(Problem statement) Find the line with "bottom=76 | 7640" in the entries below. Repeat it, every following line, and the line with "bottom=42 | 63625", exactly and with nothing added.

◇ ◇ ◇

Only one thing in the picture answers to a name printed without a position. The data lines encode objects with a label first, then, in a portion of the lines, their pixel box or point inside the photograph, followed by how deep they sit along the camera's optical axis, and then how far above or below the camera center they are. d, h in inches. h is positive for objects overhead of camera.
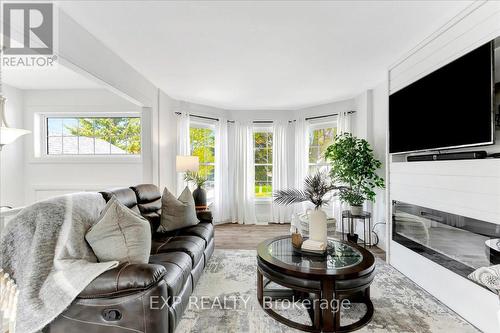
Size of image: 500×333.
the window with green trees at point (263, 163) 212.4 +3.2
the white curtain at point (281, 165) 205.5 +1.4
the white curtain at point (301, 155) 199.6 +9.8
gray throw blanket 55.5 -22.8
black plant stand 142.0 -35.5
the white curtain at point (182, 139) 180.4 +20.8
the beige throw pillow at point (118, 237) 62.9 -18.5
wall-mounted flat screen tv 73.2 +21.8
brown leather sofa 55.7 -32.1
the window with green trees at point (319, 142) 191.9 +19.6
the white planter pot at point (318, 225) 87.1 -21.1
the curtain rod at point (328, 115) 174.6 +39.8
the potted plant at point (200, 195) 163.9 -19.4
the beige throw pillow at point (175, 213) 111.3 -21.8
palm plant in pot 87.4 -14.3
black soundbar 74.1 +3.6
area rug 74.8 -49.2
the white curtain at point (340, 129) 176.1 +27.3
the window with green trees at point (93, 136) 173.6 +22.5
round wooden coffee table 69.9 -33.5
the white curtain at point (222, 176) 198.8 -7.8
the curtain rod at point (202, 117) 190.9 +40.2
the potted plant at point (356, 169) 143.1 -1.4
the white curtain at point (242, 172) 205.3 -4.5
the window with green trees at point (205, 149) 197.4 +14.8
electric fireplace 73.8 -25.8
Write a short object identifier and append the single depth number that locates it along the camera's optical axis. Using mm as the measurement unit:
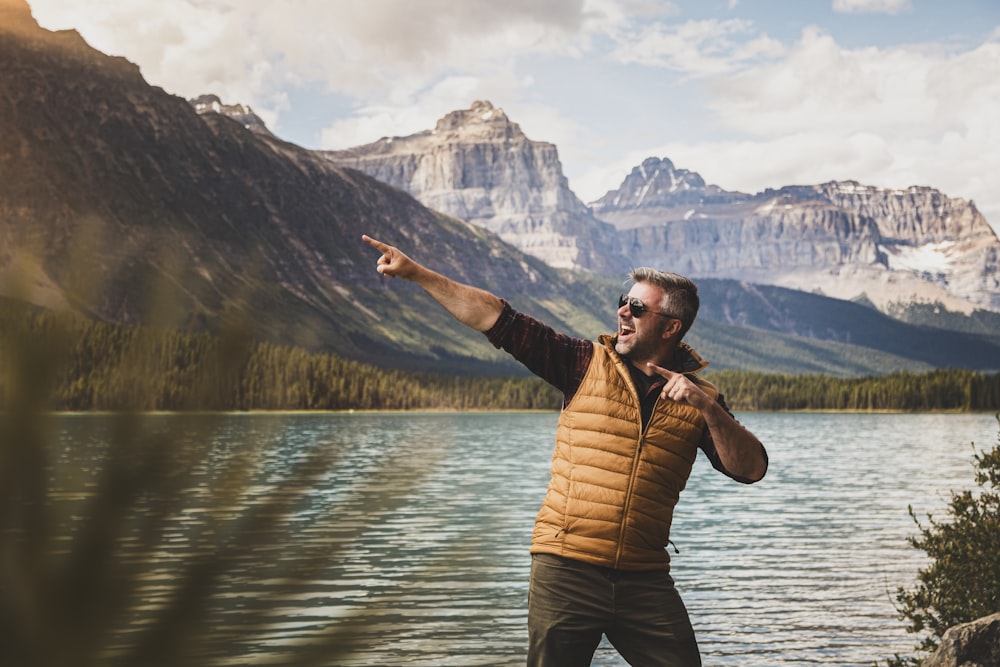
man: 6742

◇ ◇ ◇

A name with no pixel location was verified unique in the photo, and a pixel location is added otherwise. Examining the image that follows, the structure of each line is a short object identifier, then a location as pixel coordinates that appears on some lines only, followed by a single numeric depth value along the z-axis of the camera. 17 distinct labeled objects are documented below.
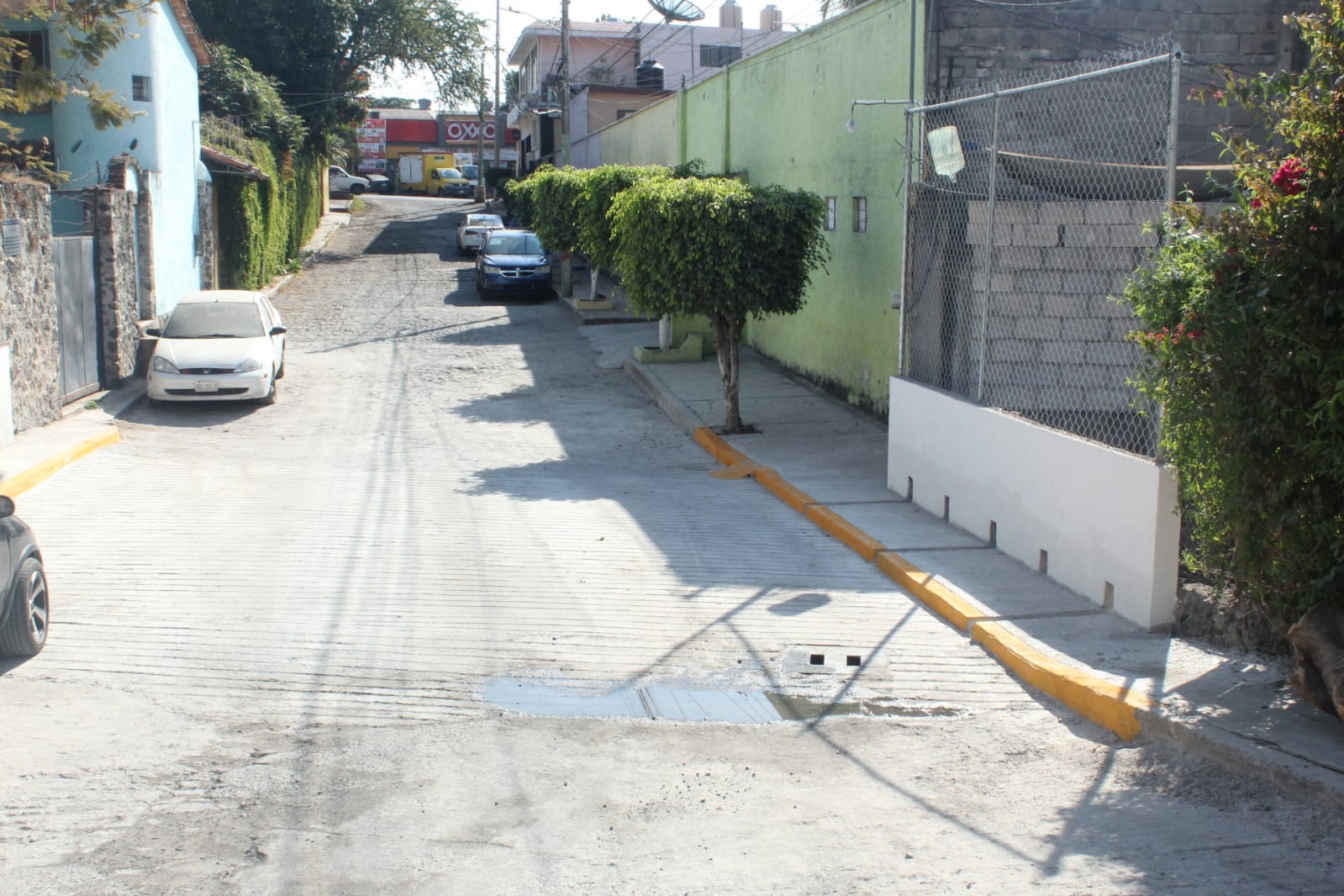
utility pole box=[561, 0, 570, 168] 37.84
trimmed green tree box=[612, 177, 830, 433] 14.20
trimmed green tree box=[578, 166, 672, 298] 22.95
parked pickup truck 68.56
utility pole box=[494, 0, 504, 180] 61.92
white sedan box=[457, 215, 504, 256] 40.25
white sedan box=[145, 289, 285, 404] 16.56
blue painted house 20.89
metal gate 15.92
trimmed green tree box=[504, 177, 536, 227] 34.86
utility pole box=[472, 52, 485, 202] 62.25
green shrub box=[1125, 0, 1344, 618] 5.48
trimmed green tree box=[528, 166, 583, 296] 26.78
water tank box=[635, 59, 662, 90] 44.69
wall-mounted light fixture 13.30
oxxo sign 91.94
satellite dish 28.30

◇ ◇ ◇

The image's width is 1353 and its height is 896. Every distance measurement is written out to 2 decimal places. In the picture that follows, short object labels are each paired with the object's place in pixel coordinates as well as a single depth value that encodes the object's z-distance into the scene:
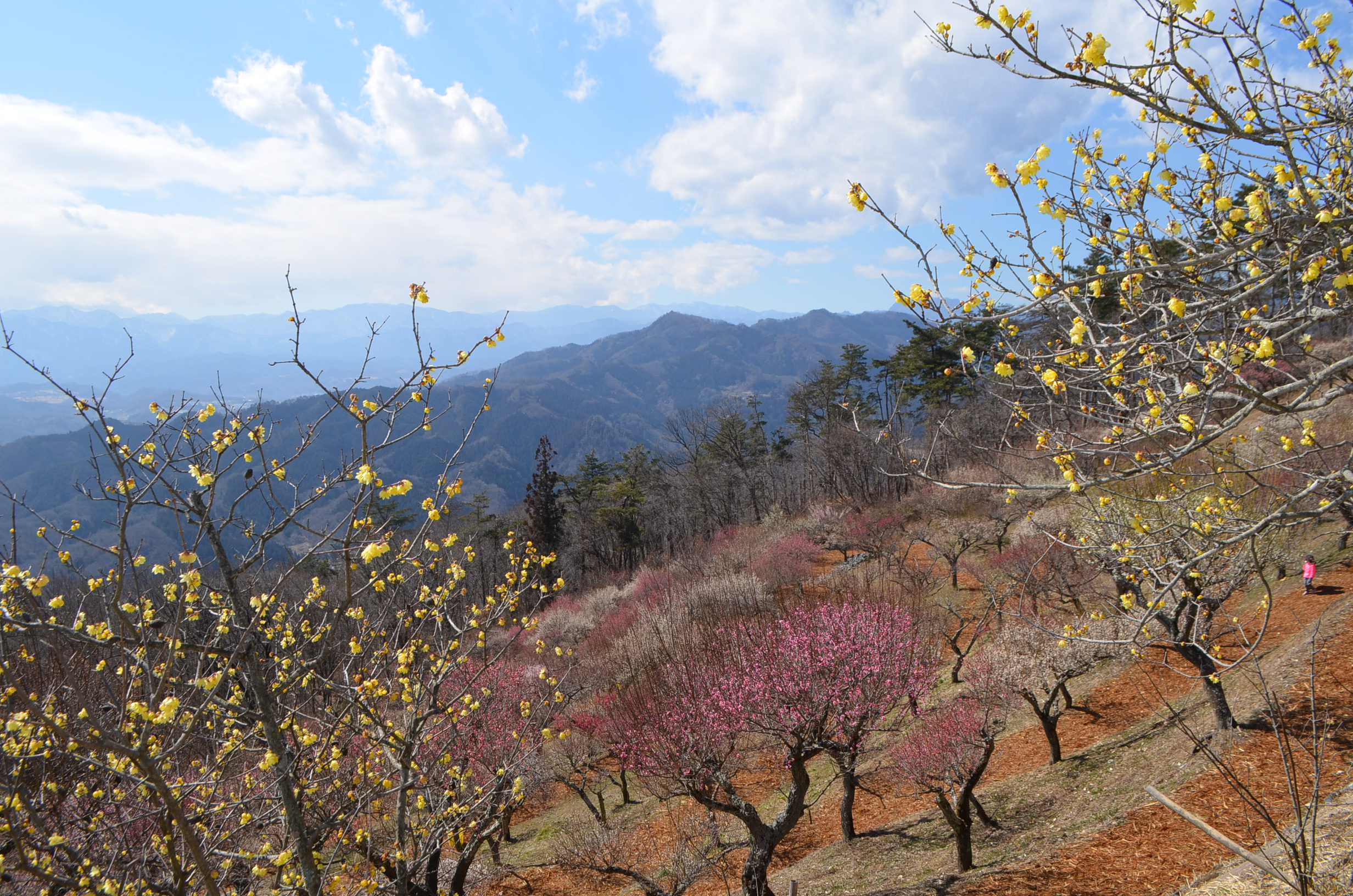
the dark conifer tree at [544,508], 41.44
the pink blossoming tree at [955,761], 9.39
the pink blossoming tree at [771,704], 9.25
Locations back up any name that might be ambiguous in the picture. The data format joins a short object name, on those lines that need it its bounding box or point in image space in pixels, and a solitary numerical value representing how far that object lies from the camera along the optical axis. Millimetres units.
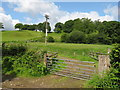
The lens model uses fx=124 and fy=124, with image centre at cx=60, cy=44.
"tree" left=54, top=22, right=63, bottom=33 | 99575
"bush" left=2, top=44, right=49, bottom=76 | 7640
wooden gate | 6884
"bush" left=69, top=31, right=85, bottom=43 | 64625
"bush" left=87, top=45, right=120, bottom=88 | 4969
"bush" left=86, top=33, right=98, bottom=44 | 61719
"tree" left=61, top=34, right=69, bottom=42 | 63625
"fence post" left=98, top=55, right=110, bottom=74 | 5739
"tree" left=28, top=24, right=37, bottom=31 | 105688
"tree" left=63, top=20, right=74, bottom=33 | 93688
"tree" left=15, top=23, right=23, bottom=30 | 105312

◇ ◇ ◇

(Solved problem)
"bush" left=2, top=44, right=49, bottom=76 | 7640
wooden gate | 6884
"bush" left=69, top=31, right=85, bottom=43 | 64625
"bush" left=87, top=45, right=120, bottom=88 | 4969
"bush" left=86, top=33, right=98, bottom=44 | 61719
"tree" left=61, top=34, right=69, bottom=42 | 63625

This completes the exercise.